In Ohio and New York similar subsidy schemes for coal and nuclear generation motivated, at least partially in the case of New York, by concerns around grid reliability have been developed. In competitive markets, what the DOE’s proposal and these other schemes accomplish is to transfer the burden of unrecovered plant costs — sometimes referred to as stranded assets or stranded costs — from shareholders to consumers.

A solution to stranded assets

The phenomenon of stranded assets isn’t limited to competitive markets, however. In Colorado, bringing new wind power online is in most cases less expensive than operating existing coal plants and it’s putting the owners of those coal plants in a challenging position.

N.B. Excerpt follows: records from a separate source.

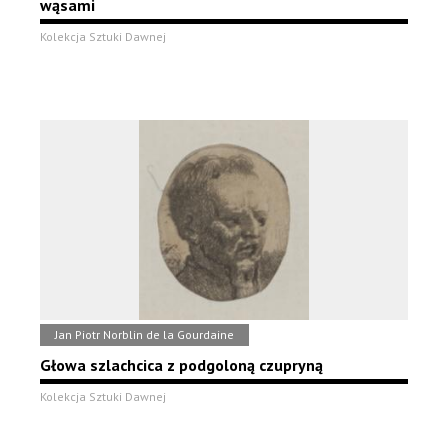
wąsami
Kolekcja Sztuki Dawnej
Jan Piotr Norblin de la Gourdaine
Głowa szlachcica z podgoloną czupryną
Kolekcja Sztuki Dawnej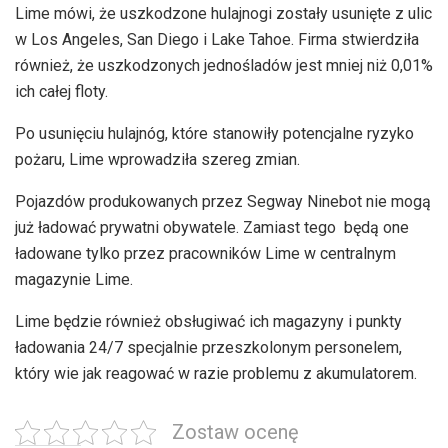
Lime mówi, że uszkodzone hulajnogi zostały usunięte z ulic
w Los Angeles, San Diego i Lake Tahoe. Firma stwierdziła
również, że uszkodzonych jednośladów jest mniej niż 0,01%
ich całej floty.
Po usunięciu hulajnóg, które stanowiły potencjalne ryzyko
pożaru, Lime wprowadziła szereg zmian.
Pojazdów produkowanych przez Segway Ninebot nie mogą
już ładować prywatni obywatele. Zamiast tego będą one
ładowane tylko przez pracowników Lime w centralnym
magazynie Lime.
Lime będzie również obsługiwać ich magazyny i punkty
ładowania 24/7 specjalnie przeszkolonym personelem,
który wie jak reagować w razie problemu z akumulatorem.
Zostaw ocenę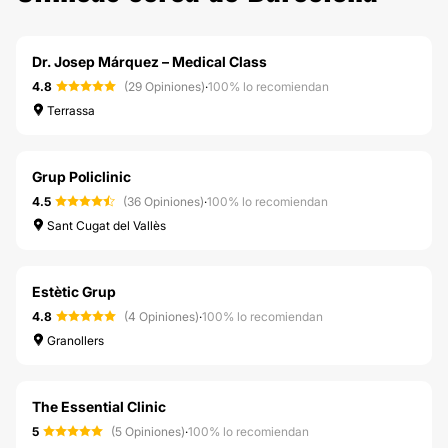
Dr. Josep Márquez – Medical Class
4.8
(29 Opiniones)
·
100% lo recomiendan
Terrassa
Grup Policlinic
4.5
(36 Opiniones)
·
100% lo recomiendan
Sant Cugat del Vallès
Estètic Grup
4.8
(4 Opiniones)
·
100% lo recomiendan
Granollers
The Essential Clinic
5
(5 Opiniones)
·
100% lo recomiendan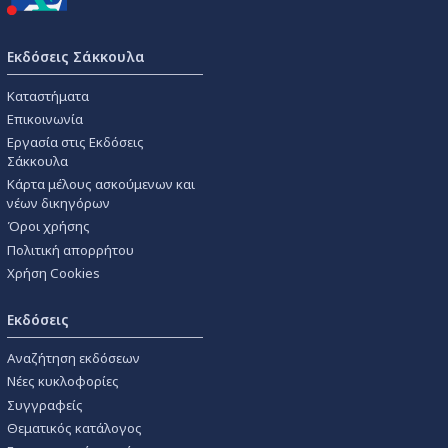
Εκδόσεις Σάκκουλα
Καταστήματα
Επικοινωνία
Εργασία στις Εκδόσεις
Σάκκουλα
Κάρτα μέλους ασκούμενων και
νέων δικηγόρων
Όροι χρήσης
Πολιτική απορρήτου
Χρήση Cookies
Εκδόσεις
Αναζήτηση εκδόσεων
Νέες κυκλοφορίες
Συγγραφείς
Θεματικός κατάλογος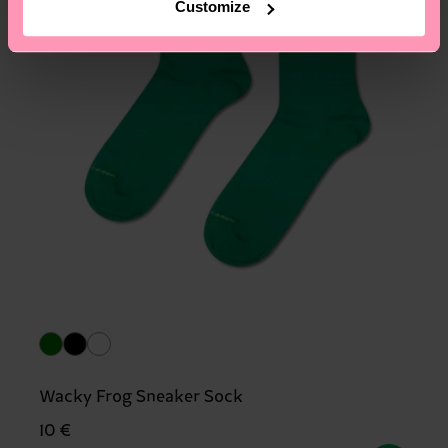
Customize
Wacky Frog Sneaker Sock
10 €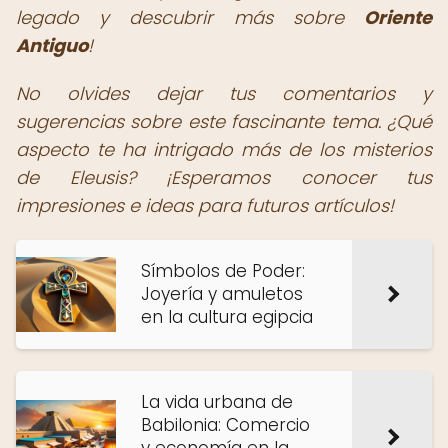
legado y descubrir más sobre
Oriente
Antiguo
!
No olvides dejar tus comentarios y
sugerencias sobre este fascinante tema. ¿Qué
aspecto te ha intrigado más de los misterios
de Eleusis? ¡Esperamos conocer tus
impresiones e ideas para futuros artículos!
Símbolos de Poder:
Joyería y amuletos
en la cultura egipcia
La vida urbana de
Babilonia: Comercio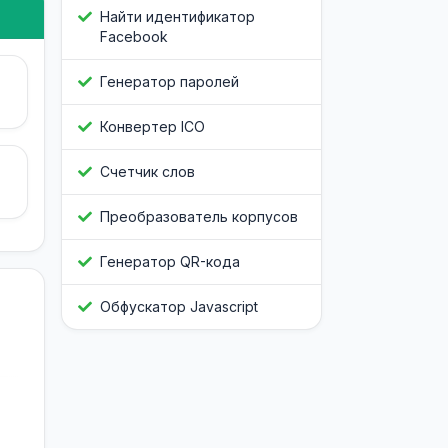
Найти идентификатор
Facebook
Генератор паролей
Конвертер ICO
Счетчик слов
Преобразователь корпусов
Генератор QR-кода
Обфускатор Javascript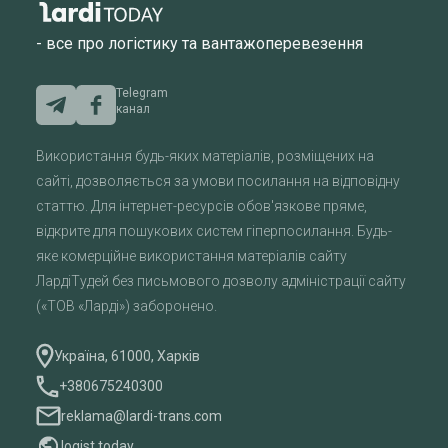
- все про логістику та вантажоперевезення
Telegram
канал
Використання будь-яких матеріалів, розміщених на
сайті, дозволяється за умови посилання на відповідну
статтю. Для інтернет-ресурсів обов'язкове пряме,
відкрите для пошукових систем гіперпосилання. Будь-
яке комерційне використання матеріалів сайту
ЛардіТудей без письмового дозволу адміністрації сайту
(«ТОВ «Ларді») заборонено.
Україна, 61000, Харків
+380675240300
reklama@lardi-trans.com
logist.today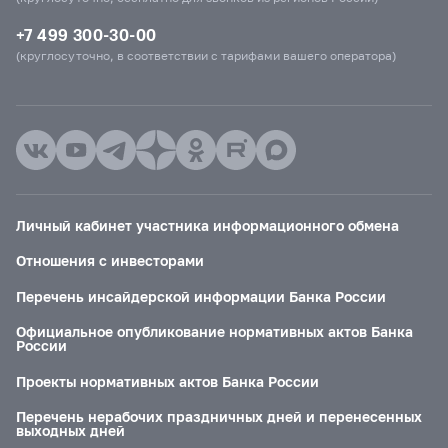
+7 499 300-30-00
(круглосуточно, в соответствии с тарифами вашего оператора)
Личный кабинет участника информационного обмена
Отношения с инвесторами
Перечень инсайдерской информации Банка России
Официальное опубликование нормативных актов Банка
России
Проекты нормативных актов Банка России
Перечень нерабочих праздничных дней и перенесенных
выходных дней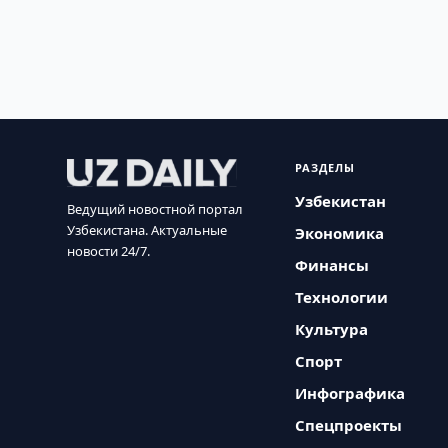
РАЗДЕЛЫ
Узбекистан
Ведущий новостной портал
Узбекистана. Актуальные
Экономика
новости 24/7.
Финансы
Технологии
Культура
Спорт
Инфографика
Спецпроекты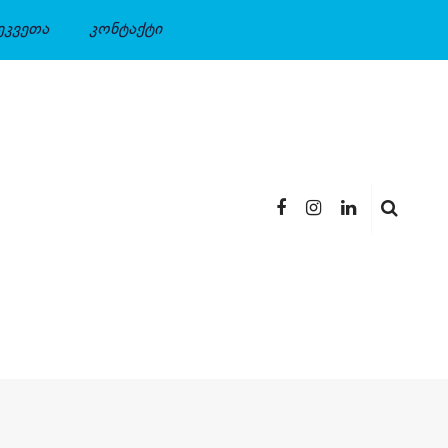
ეკვეთა
კონტაქტი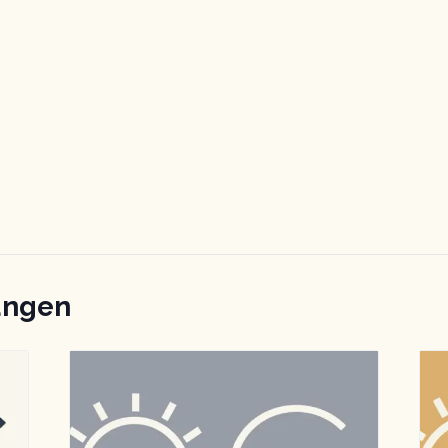
ungen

CPI Energy Finance has been working with partners in Colorado on refinancing strategies using securitization to divert regulated utility capital locked up in uneconomic coal plants to cheaper, clean renewable energy. All while directing a portion of the energy savings to communities who are feeling the social impacts of the energy system transition from fossil-based to renewable.

If we are concerned about the communities impacted by plant and coal mine closures — about the politics of the energy system transition — then we must find more sustainable ways to address that problem than propping up uneconomic plants with subsidies.

If we are concerned about reliability and resilience then we should instead focus on improving market design to incentivize the necessary types of grid services. And we should continue working to drive down the costs of technologies that can better provide those services to the future low-carbon grid.

Those conversations are essential if we are to make an efficient transition to a low-cost, low-carbon grid and hopefully FERC takes this opportunity to drive them forward.

Andrew Goggins is an energy finance consultant at Climate Policy Initiative.